* [Selected text]:
□ □ □ □
Yes, for the right job. grok-build-0.1 is a strong fit when throughput and cost dominate: high-volume agentic workflows, web-development scaffolding, routine debugging, large fan-outs where you run many agent steps and the per-token bill adds up fast, and latency-sensitive interactive coding where 100+ tokens/sec keeps the loop feeling instant. That it's already powering production features at Notion and Kilo Code is a real signal — those are demanding, high-volume environments.
It's a weaker fit for the hardest, highest-stakes work: gnarly multi-file refactors, subtle concurrency or security bugs, and long-horizon autonomous runs where one wrong turn compounds. There, the extra reasoning of a frontier model like Claude Opus 4.8 — and its 1M-token context for holding a large codebase at once — still earns its higher price. The smart move isn't "pick one forever"; it's to route by task: a fast, cheap model for the bulk of the work, a frontier model for the parts where being right the first time is worth 5× the tokens.
The Grok Build CLI vs. Claude Code and Antigravity CLI
A model is only as good as the agent wrapped around it. grok-build-0.1 ships inside the Grok Build CLI, a terminal-native coding agent that — like its rivals — supports MCP, headless/scripted runs, and an open agent protocol (ACP) so you can wire it into your own loop or IDE. Reviews describe it spawning parallel sub-agents that work in isolated git worktrees, the same fan-out pattern we covered in our piece on agents, subagents, and workflows. How do the three terminal agents line up?
- Claude Code (Anthropic) — the most mature of the three. Defaults to Claude Opus 4.8 with a 1M-token context and a fast mode, plus a deep feature set: dynamic workflows, agent teams, skills, and hooks. It's the benchmark for terminal-native agentic coding, and the one we compared head-to-head with OpenAI's Codex CLI. Best when you want the strongest reasoning and the richest orchestration, and you'll pay frontier token rates for it.
□ □ □ □
* [Dataset entries]:
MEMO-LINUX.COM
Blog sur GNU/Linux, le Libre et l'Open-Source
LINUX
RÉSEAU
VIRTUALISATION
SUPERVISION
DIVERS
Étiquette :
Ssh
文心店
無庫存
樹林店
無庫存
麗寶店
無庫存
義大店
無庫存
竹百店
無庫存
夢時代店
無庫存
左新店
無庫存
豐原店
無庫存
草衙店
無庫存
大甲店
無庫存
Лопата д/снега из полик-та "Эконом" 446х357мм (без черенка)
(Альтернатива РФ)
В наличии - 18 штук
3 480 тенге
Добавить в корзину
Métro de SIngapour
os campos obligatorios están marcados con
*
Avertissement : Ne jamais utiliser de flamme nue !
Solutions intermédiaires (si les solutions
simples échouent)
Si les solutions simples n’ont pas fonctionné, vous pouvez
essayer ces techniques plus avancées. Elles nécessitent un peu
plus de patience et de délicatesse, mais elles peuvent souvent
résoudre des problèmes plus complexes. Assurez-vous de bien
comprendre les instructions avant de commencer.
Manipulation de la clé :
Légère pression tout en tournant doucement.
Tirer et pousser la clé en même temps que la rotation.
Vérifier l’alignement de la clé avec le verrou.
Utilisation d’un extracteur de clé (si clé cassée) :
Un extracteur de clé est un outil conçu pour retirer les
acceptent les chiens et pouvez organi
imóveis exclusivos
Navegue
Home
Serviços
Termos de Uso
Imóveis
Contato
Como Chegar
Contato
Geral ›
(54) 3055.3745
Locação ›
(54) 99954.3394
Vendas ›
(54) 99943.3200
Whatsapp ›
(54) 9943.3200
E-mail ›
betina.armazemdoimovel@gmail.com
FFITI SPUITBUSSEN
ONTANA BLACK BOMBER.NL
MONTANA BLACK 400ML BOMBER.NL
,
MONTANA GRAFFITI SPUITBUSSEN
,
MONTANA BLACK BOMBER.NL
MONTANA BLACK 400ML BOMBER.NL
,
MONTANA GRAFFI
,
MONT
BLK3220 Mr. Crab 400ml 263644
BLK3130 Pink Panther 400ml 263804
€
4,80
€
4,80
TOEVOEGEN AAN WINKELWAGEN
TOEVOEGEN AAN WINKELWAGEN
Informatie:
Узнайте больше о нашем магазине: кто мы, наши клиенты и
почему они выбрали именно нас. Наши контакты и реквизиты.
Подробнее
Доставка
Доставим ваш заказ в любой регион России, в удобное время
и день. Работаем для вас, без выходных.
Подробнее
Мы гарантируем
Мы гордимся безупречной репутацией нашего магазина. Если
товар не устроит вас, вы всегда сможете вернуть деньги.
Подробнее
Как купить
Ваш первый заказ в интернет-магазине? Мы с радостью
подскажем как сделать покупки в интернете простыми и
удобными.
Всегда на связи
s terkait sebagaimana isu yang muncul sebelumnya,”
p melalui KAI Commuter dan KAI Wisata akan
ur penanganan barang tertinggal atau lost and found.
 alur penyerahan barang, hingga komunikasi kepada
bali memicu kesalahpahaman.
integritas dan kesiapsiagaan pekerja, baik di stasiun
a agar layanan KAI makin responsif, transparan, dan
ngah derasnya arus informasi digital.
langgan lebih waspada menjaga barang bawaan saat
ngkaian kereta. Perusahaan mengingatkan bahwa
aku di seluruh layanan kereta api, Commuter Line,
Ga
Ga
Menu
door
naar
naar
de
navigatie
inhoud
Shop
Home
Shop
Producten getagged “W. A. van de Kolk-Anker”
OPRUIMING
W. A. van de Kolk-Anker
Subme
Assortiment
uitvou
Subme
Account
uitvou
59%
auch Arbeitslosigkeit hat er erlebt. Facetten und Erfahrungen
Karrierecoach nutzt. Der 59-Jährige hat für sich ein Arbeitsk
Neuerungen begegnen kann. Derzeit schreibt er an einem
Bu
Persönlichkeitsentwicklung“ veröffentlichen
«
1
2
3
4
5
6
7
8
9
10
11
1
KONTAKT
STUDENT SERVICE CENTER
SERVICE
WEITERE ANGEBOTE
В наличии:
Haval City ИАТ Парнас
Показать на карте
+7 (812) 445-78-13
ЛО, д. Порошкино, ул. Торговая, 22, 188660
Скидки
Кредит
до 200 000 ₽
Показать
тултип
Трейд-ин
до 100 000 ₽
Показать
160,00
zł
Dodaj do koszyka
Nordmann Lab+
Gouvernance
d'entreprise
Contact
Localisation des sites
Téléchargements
□ □ □ □
* [Work item A]: What features does the text on coding agents list as part of Claude Code's deep feature set?
* [Work item B]: In the text on coding agents, which companies are already using grok-build-0.1 to power production features?
* [Work item C]: Print the part of the text on coding agents starting at "The Grok Build CLI vs." and ending at "agents line up?".
The listing comes from a different source than the text on coding agents.

* [Task output A]: Dynamic workflows, agent teams, skills, and hooks.

* [Task output B]: Notion and Kilo Code.

* [Task output C]:
The Grok Build CLI vs. Claude Code and Antigravity CLI
A model is only as good as the agent wrapped around it. grok-build-0.1 ships inside the Grok Build CLI, a terminal-native coding agent that — like its rivals — supports MCP, headless/scripted runs, and an open agent protocol (ACP) so you can wire it into your own loop or IDE. Reviews describe it spawning parallel sub-agents that work in isolated git worktrees, the same fan-out pattern we covered in our piece on agents, subagents, and workflows. How do the three terminal agents line up?